Familier… et dissonant?

Premier d’une série de 6 articles qui se proposent d’explorer, en lien avec la culture contemporaine, des grands thèmes de l’Évangile de Matthieu.
Chaque Évangile est né d’un effort d’adaptation catéchétique et pastorale dont l’Esprit est la source. À travers les siècles, les sensibilités du temps ont toujours influencé la façon de lire les Évangiles; tels aspects sont privilégiés, d’autres restent dans l’ombre.

Ce texte a paru en Juin 1998 dans la Revue Prêtres et pasteurs; il a été adapté pour le médium Internet par le Service catéchétique viatorien.

Matthieu est l’Évangile le plus présent dans la mémoire collective

La plupart des croyants se représentent spontanément les scènes d’Évangile selon la version de Matthieu :

Ces morceaux d’Évangile sont tous présents chez Marc, Luc ou Jean, mais c’est le plus souvent la version de Matthieu qui vient à l’esprit. Pourquoi? Matthieu a eu pendant des siècles une nette prédominance dans la liturgie et les homélies.

Nous vivons au 21ème siècle mais nous héritons de l’orientation globale qui a formé les générations passées : notre foi reçue baigne dans les thèmes, la christologie et l’ambiance de Matthieu.

L’Évangile le plus étranger des 4 à la culture contemporaine

Une lecture de Matthieu aujourd’hui doit tenir compte de cette difficulté : familier dans l’héritage et dissonant avec le présent.

Certaines raisons qui ont longtemps favorisé Matthieu dans la pratique ecclésiale expliquent en partie pourquoi cet Évangile est moins en consonance avec la culture actuelle :

Matthieu met en relief la seigneurie de Jésus; il brosse un portrait majestueux où la divinité se profile presque comme une évidence. Mais l’humanité historique et existentielle de Jésus rencontre un fort intérêt contemporain.1

Dans Mt, Jésus enseigne beaucoup, en discours bien structurés. Cela servait bien en société de chrétienté où la catéchèse se concevait comme la transmission de la vérité par enseignement magistral. Dans un monde marqué par le pluralisme et les sciences humaines, les besoins pastoraux se sont diversifiés. La notion même d’enseignement a subi de profondes mutations avec sa valorisation de l’autonomie du sujet.
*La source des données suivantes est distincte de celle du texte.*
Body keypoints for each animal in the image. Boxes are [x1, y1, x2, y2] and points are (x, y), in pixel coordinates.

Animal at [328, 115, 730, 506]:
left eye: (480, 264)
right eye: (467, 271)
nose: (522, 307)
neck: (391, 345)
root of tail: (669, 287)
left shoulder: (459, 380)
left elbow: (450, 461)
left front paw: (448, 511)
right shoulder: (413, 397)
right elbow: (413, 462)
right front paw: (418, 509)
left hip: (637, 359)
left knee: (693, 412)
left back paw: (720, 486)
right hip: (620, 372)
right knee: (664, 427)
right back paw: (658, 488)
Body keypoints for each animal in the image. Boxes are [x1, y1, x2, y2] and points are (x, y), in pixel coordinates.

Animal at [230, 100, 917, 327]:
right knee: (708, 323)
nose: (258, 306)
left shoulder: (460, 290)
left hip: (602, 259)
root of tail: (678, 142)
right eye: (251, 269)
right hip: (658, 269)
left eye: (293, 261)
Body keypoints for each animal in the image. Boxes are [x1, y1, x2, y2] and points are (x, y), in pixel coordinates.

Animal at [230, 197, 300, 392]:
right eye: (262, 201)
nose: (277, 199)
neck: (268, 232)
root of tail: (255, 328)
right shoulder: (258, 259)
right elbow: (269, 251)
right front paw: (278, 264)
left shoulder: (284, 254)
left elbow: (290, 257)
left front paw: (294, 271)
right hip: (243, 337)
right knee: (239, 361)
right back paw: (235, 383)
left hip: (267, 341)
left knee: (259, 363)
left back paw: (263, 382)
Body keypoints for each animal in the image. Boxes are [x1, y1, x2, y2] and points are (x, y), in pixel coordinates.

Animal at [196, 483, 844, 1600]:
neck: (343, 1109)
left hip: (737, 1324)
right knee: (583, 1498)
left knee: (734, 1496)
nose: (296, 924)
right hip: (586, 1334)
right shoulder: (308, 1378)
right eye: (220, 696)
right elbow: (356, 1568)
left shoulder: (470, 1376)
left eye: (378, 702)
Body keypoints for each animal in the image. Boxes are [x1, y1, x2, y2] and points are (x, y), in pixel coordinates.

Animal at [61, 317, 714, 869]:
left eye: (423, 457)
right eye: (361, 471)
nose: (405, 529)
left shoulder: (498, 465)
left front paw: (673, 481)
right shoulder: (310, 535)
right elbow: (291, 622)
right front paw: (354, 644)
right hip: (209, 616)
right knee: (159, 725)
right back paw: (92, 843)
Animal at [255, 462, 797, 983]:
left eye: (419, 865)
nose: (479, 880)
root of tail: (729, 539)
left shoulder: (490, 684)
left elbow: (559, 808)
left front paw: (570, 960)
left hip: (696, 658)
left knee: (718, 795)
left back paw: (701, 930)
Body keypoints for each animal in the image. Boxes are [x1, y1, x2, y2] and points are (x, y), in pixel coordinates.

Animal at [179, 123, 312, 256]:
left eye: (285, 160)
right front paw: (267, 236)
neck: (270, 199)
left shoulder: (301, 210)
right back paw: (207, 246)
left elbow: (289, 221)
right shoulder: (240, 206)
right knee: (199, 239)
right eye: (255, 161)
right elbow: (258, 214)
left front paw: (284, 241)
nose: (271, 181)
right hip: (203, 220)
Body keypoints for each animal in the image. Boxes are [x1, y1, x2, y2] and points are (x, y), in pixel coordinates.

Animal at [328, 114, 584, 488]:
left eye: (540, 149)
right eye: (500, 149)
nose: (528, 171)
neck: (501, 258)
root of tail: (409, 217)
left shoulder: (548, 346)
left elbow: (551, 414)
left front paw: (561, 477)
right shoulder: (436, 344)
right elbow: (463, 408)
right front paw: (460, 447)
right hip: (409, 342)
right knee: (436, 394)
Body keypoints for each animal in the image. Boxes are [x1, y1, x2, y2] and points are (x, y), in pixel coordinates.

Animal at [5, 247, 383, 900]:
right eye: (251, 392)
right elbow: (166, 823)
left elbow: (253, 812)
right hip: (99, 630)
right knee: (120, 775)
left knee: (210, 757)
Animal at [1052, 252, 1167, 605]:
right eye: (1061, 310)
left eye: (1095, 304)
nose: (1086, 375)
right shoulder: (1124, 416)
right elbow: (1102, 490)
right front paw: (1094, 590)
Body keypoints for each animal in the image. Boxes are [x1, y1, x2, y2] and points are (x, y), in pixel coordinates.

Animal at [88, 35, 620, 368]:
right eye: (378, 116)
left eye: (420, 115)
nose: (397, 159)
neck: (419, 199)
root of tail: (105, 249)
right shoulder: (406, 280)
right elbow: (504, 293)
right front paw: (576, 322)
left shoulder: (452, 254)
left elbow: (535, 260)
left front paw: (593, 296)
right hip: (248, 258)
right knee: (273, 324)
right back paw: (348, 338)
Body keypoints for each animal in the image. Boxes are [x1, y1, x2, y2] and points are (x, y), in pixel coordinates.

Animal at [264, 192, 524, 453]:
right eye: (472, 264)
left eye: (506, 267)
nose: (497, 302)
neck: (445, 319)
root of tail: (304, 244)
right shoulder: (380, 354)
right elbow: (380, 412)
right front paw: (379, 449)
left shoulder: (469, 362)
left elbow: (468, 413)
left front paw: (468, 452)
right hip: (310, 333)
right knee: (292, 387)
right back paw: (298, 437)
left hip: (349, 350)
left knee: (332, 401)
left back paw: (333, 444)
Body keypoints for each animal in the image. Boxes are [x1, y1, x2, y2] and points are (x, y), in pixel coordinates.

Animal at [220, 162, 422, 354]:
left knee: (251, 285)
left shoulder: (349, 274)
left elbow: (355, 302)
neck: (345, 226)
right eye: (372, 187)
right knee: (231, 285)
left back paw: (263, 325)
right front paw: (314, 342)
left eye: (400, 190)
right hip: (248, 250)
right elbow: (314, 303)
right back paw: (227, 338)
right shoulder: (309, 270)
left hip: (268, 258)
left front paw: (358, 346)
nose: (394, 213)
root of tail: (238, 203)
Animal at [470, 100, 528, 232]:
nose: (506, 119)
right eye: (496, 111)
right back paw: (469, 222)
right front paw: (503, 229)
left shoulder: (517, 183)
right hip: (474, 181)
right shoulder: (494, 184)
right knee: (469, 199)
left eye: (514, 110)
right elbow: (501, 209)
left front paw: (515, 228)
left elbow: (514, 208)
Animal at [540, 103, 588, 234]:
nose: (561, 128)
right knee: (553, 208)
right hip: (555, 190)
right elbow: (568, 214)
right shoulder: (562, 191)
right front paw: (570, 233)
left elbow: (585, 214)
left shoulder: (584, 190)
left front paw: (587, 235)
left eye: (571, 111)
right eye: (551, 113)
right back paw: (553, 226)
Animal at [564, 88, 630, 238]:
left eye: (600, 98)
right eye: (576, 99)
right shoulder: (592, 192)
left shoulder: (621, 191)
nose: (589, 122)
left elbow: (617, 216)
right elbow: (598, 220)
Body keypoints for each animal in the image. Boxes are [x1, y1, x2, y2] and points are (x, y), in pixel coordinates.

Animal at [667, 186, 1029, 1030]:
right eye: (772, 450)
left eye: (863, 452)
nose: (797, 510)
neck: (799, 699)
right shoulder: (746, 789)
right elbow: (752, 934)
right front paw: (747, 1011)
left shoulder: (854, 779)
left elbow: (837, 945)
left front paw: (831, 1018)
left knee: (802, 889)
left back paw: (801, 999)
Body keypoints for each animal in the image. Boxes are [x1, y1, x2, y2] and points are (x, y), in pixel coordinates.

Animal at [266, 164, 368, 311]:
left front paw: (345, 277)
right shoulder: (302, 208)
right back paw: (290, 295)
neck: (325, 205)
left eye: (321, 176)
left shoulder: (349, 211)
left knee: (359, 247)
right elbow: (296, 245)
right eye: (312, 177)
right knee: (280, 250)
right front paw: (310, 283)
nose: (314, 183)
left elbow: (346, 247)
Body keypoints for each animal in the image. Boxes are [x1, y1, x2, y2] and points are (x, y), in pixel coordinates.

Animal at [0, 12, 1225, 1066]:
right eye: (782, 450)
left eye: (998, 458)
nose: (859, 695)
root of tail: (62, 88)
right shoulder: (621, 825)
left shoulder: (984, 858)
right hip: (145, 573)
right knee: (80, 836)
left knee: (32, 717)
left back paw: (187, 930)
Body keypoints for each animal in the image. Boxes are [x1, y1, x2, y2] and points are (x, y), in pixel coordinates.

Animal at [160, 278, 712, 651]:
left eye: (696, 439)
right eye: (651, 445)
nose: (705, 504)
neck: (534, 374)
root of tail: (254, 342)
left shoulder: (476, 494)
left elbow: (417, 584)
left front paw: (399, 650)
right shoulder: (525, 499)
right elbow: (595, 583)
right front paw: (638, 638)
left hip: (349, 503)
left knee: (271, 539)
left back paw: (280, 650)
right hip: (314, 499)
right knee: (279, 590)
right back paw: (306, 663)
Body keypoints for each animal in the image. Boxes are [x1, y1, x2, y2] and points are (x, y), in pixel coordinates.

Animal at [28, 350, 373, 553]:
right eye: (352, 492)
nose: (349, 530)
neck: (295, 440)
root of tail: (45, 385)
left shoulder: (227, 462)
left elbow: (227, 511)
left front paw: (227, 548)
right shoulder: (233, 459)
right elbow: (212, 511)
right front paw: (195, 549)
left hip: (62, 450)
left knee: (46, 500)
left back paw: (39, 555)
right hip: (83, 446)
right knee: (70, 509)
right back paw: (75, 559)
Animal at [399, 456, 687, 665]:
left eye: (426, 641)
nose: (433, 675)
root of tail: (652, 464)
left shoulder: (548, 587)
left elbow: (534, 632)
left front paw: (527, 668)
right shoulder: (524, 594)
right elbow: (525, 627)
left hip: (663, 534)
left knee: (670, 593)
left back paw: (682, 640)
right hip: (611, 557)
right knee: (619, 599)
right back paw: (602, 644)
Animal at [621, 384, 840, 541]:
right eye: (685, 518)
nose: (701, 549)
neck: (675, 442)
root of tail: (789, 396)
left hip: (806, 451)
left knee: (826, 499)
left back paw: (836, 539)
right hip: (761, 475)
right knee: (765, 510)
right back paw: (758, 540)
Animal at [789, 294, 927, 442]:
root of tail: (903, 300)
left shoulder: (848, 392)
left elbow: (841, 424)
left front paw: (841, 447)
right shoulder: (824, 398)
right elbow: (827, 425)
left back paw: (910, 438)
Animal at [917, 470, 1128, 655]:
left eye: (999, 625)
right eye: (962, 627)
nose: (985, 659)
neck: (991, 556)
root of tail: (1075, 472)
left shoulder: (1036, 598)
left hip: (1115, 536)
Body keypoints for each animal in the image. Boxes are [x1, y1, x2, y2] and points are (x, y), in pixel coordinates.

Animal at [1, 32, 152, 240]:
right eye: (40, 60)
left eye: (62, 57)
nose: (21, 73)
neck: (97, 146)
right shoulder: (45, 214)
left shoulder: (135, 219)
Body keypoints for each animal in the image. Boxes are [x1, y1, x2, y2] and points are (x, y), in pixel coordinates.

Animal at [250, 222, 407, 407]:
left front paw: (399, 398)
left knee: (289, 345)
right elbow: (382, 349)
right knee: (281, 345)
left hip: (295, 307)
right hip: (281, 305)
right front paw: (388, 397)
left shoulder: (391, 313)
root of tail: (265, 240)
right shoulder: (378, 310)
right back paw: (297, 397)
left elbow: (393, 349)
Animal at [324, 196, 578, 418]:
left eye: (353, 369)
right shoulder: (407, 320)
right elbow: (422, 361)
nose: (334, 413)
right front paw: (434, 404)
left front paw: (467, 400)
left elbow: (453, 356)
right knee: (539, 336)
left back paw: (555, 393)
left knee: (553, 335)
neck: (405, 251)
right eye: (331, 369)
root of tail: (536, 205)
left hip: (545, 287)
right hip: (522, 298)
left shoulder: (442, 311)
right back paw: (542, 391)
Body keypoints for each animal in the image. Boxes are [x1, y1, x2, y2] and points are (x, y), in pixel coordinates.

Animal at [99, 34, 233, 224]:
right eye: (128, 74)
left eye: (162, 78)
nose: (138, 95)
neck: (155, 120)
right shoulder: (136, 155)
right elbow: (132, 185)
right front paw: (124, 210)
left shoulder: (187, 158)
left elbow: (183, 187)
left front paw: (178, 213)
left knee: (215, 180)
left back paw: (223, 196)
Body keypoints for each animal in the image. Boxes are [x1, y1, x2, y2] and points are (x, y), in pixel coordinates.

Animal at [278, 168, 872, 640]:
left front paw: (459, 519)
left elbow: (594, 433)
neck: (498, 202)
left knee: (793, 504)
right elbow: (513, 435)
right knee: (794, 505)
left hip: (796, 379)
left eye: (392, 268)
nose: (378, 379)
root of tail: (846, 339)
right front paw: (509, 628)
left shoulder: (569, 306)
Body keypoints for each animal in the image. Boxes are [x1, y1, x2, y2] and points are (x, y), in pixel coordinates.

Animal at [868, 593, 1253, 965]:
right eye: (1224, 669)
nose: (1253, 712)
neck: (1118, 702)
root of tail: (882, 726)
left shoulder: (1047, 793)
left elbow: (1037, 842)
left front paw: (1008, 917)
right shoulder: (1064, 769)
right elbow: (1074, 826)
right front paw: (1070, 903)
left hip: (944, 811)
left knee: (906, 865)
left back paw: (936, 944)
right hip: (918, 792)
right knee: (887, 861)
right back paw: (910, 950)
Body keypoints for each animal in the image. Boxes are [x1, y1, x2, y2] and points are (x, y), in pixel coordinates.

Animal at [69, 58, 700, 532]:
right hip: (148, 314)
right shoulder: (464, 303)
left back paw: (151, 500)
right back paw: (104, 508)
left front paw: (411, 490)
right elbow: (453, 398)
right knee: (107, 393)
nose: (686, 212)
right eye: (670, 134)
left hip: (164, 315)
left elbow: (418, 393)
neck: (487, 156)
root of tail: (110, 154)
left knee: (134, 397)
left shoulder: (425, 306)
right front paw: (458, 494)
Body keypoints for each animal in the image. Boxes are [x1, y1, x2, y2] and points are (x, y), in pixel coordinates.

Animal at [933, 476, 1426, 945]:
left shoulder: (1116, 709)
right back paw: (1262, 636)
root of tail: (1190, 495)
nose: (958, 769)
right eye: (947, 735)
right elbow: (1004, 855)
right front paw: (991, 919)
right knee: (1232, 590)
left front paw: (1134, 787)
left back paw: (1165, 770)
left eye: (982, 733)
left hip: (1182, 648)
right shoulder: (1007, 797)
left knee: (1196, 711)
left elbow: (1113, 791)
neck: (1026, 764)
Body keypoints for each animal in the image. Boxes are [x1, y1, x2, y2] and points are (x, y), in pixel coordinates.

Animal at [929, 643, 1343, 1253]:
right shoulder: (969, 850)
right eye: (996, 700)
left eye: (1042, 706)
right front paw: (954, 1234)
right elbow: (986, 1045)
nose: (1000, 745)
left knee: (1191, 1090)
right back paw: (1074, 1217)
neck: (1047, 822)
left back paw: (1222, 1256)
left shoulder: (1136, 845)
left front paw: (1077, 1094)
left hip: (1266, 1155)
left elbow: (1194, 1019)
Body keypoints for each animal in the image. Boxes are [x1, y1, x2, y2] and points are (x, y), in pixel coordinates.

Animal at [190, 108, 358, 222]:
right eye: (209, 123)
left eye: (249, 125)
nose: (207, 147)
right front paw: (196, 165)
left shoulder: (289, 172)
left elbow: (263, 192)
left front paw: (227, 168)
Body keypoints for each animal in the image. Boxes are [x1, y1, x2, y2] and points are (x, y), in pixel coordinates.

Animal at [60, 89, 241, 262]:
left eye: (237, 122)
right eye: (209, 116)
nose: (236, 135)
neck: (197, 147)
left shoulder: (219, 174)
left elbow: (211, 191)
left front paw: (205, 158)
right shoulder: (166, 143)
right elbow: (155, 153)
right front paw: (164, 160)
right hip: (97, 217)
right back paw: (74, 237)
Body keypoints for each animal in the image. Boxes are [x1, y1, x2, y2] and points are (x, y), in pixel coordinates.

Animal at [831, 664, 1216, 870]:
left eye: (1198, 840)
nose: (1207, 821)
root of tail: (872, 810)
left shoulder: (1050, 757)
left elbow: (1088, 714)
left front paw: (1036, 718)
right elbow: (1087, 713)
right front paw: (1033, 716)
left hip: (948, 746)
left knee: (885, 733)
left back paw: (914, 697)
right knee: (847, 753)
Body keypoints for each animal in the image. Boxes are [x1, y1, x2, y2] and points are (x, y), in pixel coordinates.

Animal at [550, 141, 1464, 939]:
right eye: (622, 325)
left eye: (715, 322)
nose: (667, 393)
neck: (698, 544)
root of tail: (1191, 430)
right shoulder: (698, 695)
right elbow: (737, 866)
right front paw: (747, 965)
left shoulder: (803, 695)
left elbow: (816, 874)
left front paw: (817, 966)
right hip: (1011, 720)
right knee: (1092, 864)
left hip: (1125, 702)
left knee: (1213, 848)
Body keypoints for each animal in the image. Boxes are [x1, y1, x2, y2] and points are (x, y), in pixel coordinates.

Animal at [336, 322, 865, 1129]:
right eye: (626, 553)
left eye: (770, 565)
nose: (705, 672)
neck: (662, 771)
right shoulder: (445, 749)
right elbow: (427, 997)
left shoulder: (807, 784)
Enfin, la morale chrétienne a longtemps incarné un ensemble de valeurs touchant tous les domaines de la vie et ce dans un monde où « la loi, c’est la loi! » On privilégiait donc Matthieu, ses préoccupations morales et ses impératifs clairs dont on tirait des règles sur « ce qu’il faut faire et ne pas faire pour aller au ciel ».

Aujourd’hui, les questions éthiques ne nous paraissent plus si simples et visent plus l’agir ici et maintenant. Elles deviennent objet de discernement personnel et collectif responsable. Le style en « noir et blanc » de la loi et du juridisme a perdu beaucoup de crédibilité et devient discordant à l’oreille contemporaine.

Évangile et culture

Quelles que soient les grandes qualités de l’Évangile de Matthieu, son usage massif pendant des siècles a en partie suscité une certaine tournure d’esprit de la foi. Or c’est justement cette tournure d’esprit qui fait problème maintenant. On ne peut pas simplement dire « l’Évangile c’est l’Évangile ».

Chaque Évangile est né d’un effort d’adaptation catéchétique et pastorale dont l’Esprit est la source. Ce qui est visé? Une meilleure éducation possible de la foi de communautés chrétiennes particulières.

À travers les siècles, les sensibilités du temps ont toujours influencé la façon de lire les Évangiles; tels aspects sont privilégiés, d’autres restent dans l’ombre. C’est encore vrai maintenant; et vrai pour cet article qui cherche, dans les traits particuliers de Matthieu, des consonances avec une certaine vision les enjeux ecclésiaux et pastoraux actuels. D’autres choix sont possibles… la lecture reste ouverte!

  1. Depuis dix ans, le succès de nombreuses publications en ce sens en témoigne.